- Opening Delimiter -

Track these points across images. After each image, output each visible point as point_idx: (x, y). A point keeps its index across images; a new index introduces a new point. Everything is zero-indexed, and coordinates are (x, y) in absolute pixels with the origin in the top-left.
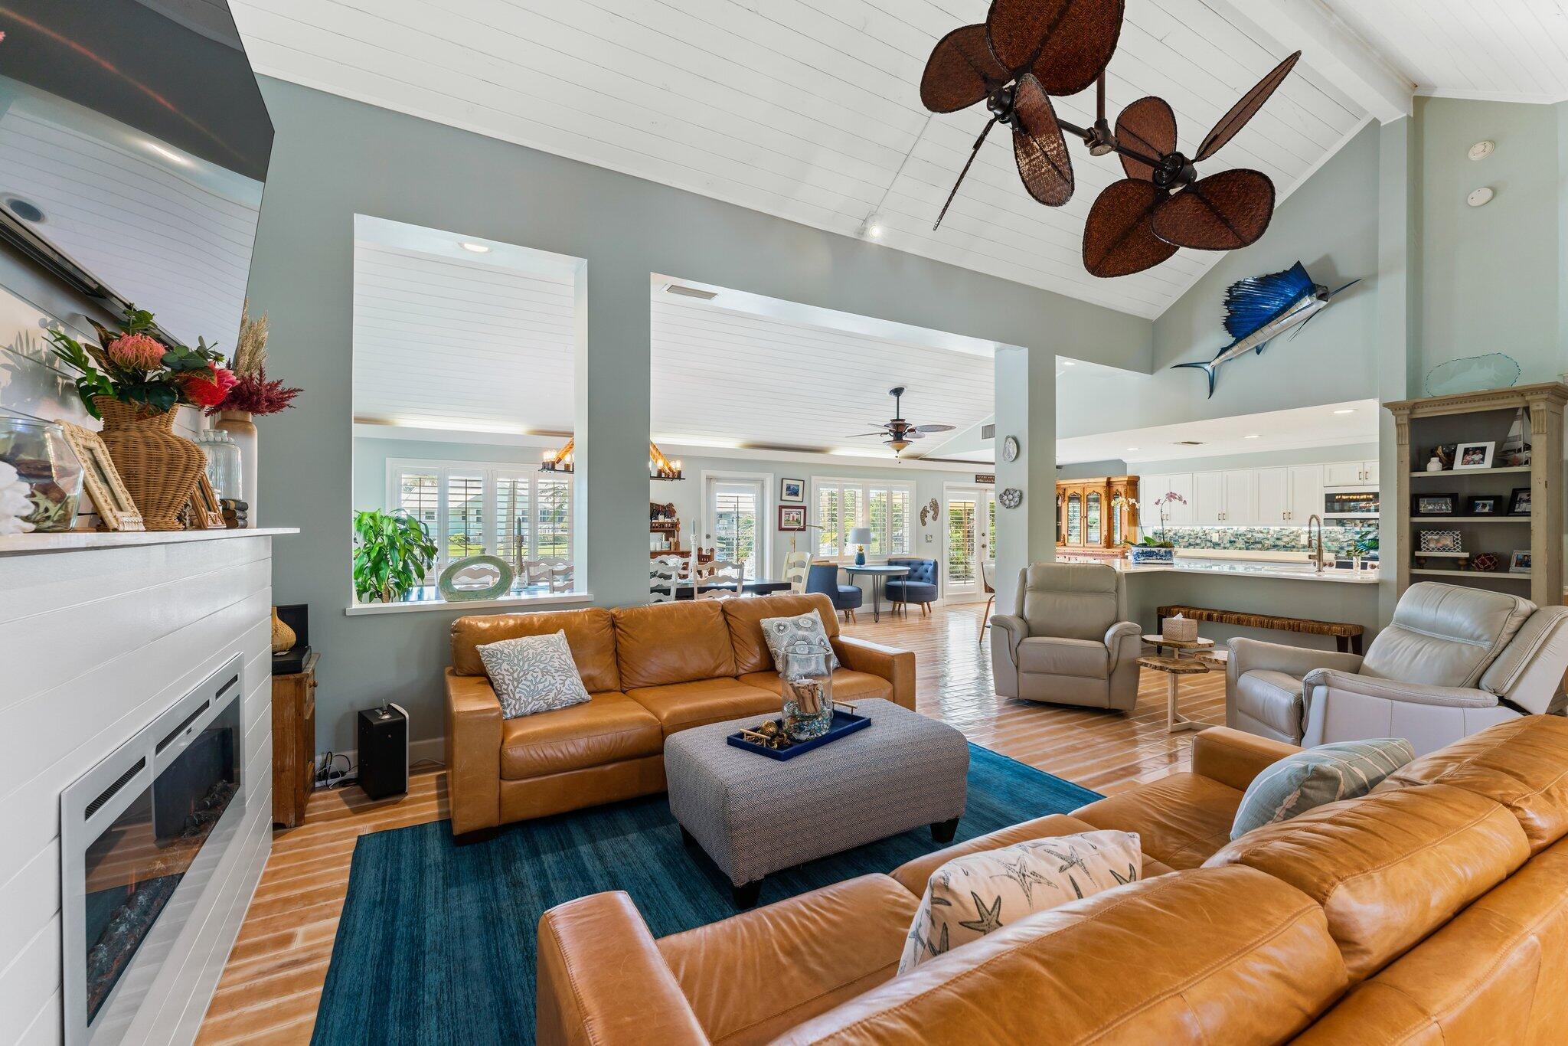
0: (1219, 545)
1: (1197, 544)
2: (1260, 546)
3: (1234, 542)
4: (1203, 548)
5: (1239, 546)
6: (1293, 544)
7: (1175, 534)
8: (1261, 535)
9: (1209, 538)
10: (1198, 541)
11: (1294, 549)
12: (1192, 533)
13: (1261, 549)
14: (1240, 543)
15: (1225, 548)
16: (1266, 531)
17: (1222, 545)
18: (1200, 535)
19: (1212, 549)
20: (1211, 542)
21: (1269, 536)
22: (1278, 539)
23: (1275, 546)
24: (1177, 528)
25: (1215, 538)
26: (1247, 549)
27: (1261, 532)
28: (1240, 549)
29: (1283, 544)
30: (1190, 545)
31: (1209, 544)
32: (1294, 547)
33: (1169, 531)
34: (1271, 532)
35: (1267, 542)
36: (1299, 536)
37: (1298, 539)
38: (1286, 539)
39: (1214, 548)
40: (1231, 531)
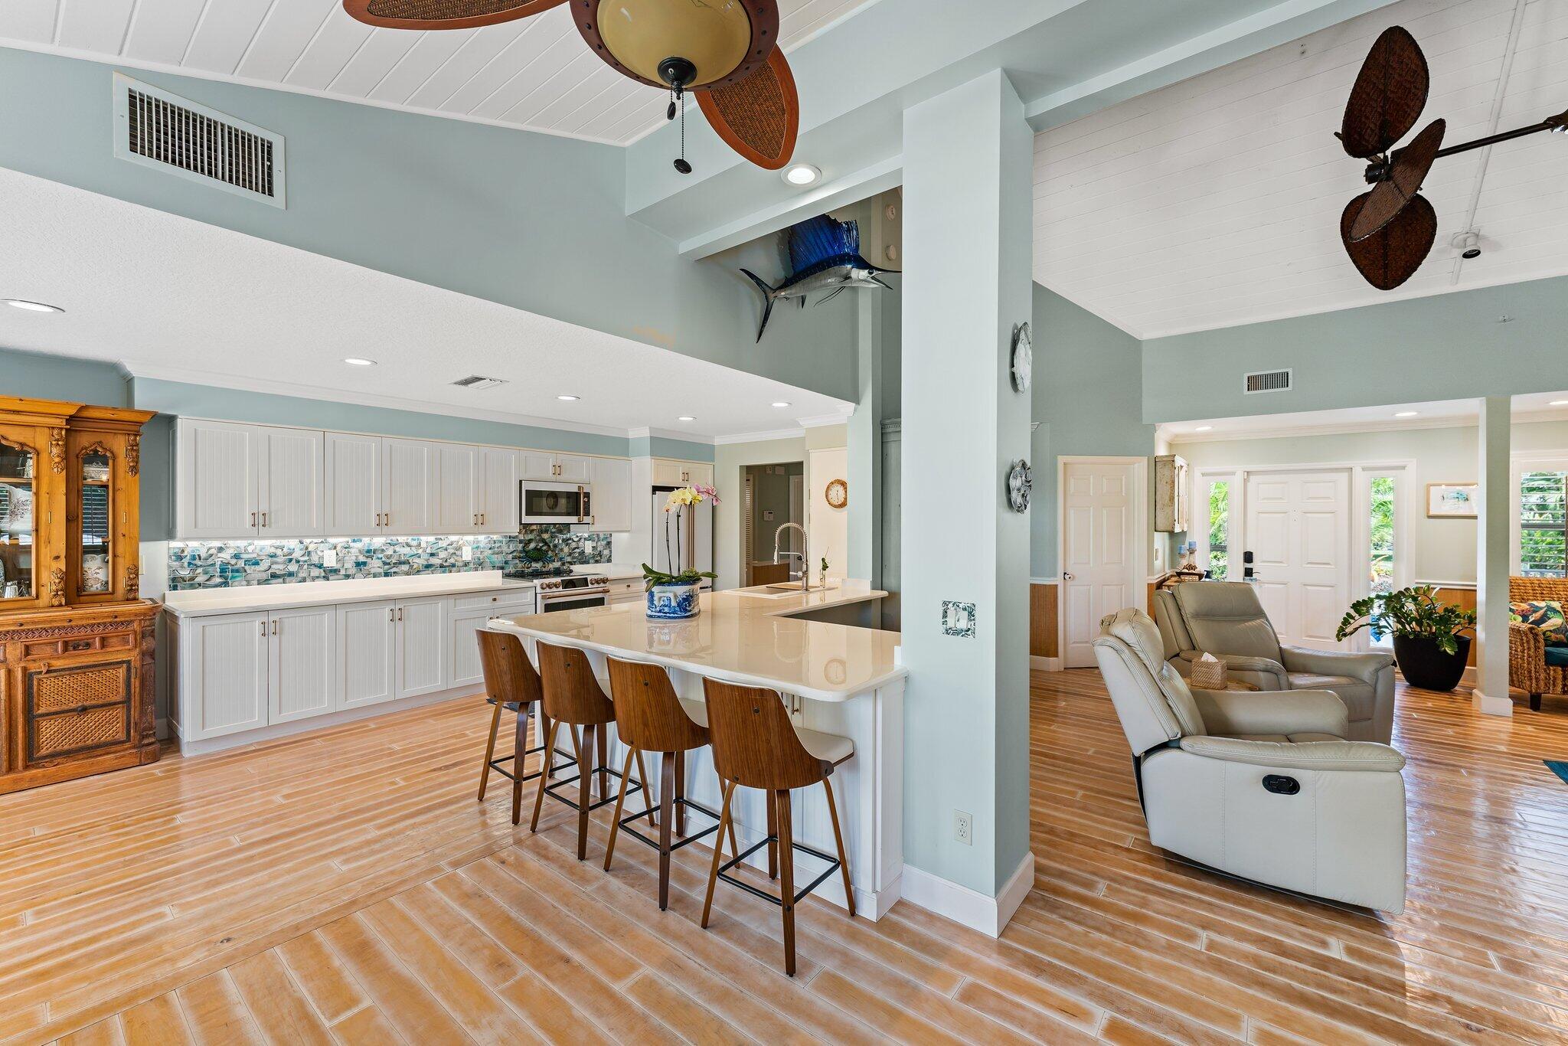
0: (336, 571)
1: (291, 574)
2: (405, 568)
3: (364, 564)
4: (304, 580)
5: (373, 571)
6: (452, 561)
7: (237, 556)
8: (407, 550)
9: (315, 559)
10: (293, 567)
11: (454, 569)
12: (279, 552)
13: (408, 574)
14: (375, 565)
15: (347, 576)
16: (414, 543)
17: (343, 572)
18: (297, 555)
19: (321, 583)
20: (320, 566)
21: (420, 551)
22: (432, 555)
23: (428, 566)
24: (242, 543)
25: (330, 560)
26: (386, 574)
27: (408, 545)
28: (375, 576)
29: (440, 562)
30: (274, 576)
31: (315, 572)
32: (453, 565)
33: (220, 549)
34: (423, 545)
35: (417, 560)
36: (459, 548)
37: (458, 553)
38: (443, 555)
39: (326, 578)
40: (359, 545)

- Closing Delimiter -

What you are asked to do
Verbatim, write out the line containing "17: (1222, 545)" and all later lines through the end of the records, leaving every picture out.

Solution for this task
17: (1222, 545)
18: (1200, 535)
19: (1212, 549)
20: (1211, 542)
21: (1269, 536)
22: (1278, 539)
23: (1275, 546)
24: (1177, 528)
25: (1215, 538)
26: (1247, 549)
27: (1261, 532)
28: (1240, 549)
29: (1283, 544)
30: (1190, 545)
31: (1209, 544)
32: (1294, 547)
33: (1169, 531)
34: (1271, 532)
35: (1267, 542)
36: (1299, 536)
37: (1298, 539)
38: (1286, 539)
39: (1214, 548)
40: (1231, 531)
0: (336, 571)
1: (291, 574)
2: (405, 568)
3: (364, 564)
4: (304, 580)
5: (373, 571)
6: (452, 561)
7: (237, 556)
8: (407, 550)
9: (315, 559)
10: (293, 567)
11: (454, 569)
12: (279, 552)
13: (408, 574)
14: (375, 565)
15: (347, 576)
16: (414, 543)
17: (343, 572)
18: (297, 555)
19: (321, 583)
20: (320, 566)
21: (420, 551)
22: (432, 555)
23: (428, 566)
24: (242, 543)
25: (330, 560)
26: (386, 574)
27: (408, 545)
28: (375, 576)
29: (440, 562)
30: (274, 576)
31: (315, 572)
32: (453, 565)
33: (220, 549)
34: (423, 545)
35: (417, 560)
36: (459, 548)
37: (458, 553)
38: (443, 555)
39: (326, 578)
40: (359, 545)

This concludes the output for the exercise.